Piłka i doping: jakie jest przesłanie dla młodych?

Od 2001 roku mam szkołę piłki nożnej razem z Marco Barollo. Zawsze mówiliśmy chłopcom - Cieszcie się. Dziecko wie, że kiedy wchodzi na boisko rozpoczyna zabawę. Koniec i kropka.

Kto w tych latach choroby, oprócz rodziny, stał ci się najbliższy?

Wszyscy ci, którzy pracują ze mną w mojej szkole piłki. Także dlatego, że innych nie chciałem widzieć.

Czy po tym towarzyskim meczu oczekujesz podobnych inicjatyw?

Oczywiście. Piłka nożna będzie zdeterminowana, żeby pokonać tę "głupotę".

Wzrusza cię to, że zobaczysz na stadionie swoich kolegów?

Bardzo. Wrócę do Florencji po raz trzeci, najważniejszy. Mieszkańcy tego miasta nigdy cię nie zdradzą. Na dobre i złe jestem zawsze jednym z nich.
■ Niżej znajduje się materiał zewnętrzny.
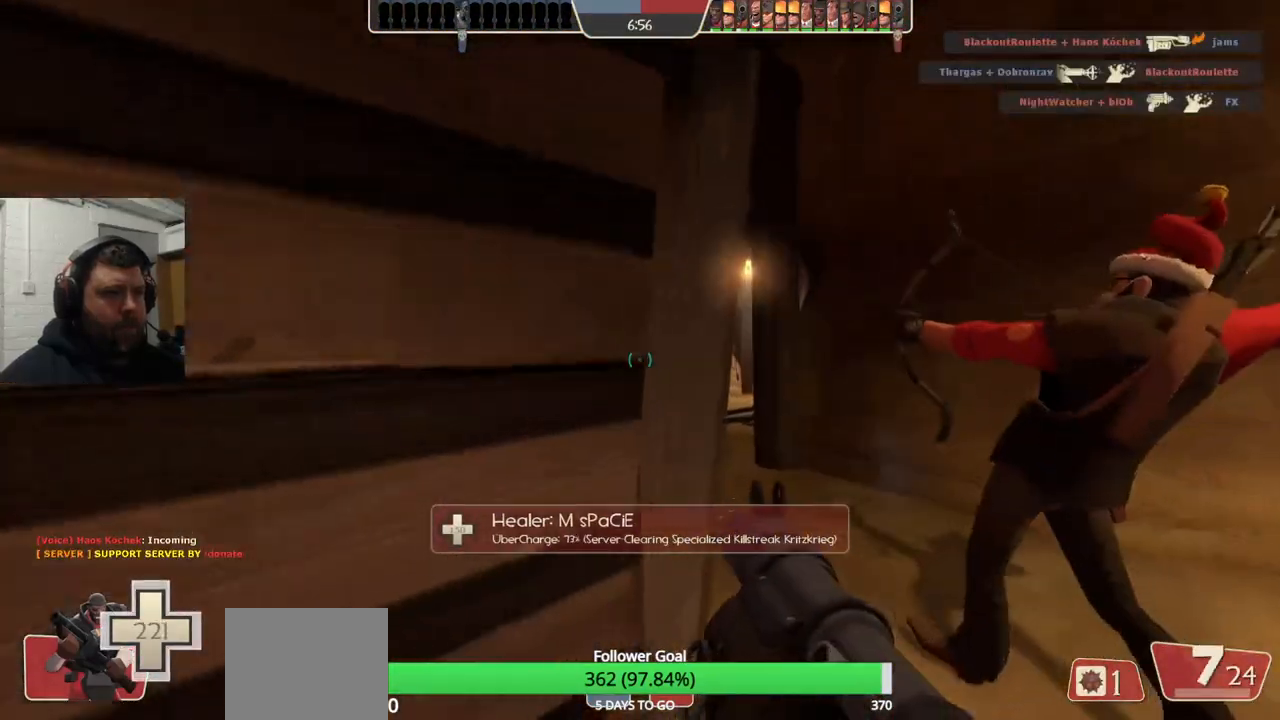
{"buttons": ["L2"], "left_stick": "down-left", "right_stick": "center", "events": [[33, "R2", "up"], [167, "left_stick", "down-right"], [200, "R2", "down"], [233, "L2", "down"], [283, "left_stick", "down"], [300, "R2", "up"], [350, "R2", "down"], [383, "left_stick", "down-left"], [450, "R2", "up"]]}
Wiadomość dla twoich dawnych kolegów?

Nie przestawajcie kochać piłki.

Historia Stefano Borgonovo poruszyła serca wszystkich. Świat piłki nożnej natychmiast zmobilizował swoje siły, żeby wziąć udział w tej słusznej walce. Związek piłkarski zdecydował się między innymi przekazać część zysków z następnego meczu reprezentacji narodowej na walkę z chorobą. Marcello Lippi zejdzie na boisko ze Stefano, towarzyszyć mu będą wszyscy "azzurri", począwszy od kapitana, Fabia Cannavaro - Jesteśmy ze Stefano. Trzeba uwrażliwić społeczeństwo na problem tej choroby. Mam nadzieję, że walka z nią będzie kontynuowana, że nie przestanie się o tym mówić - powiedział obrońca Realu Madryt.

Włoskie spojrzenie na sport - zobacz polski serwis "La Gazzetta dello Sport"> ?

Articles reprinted in this issue in collaboration with La Gazzetta dello Sport/www.gazzetta.it are copyrighted 2008 by The RCS Quotidiani S.p.A. Companies, Inc. All rights reserved. Artykuły opracowane we współpracy z La Gazzetta dello Sport/www.gazzetta.it Wydawca The RCS Quotidiani S.p.A. Companies, Inc. Wszelkie prawa zastrzeżone.

Copyright © Gazeta.pl sp. z o.o.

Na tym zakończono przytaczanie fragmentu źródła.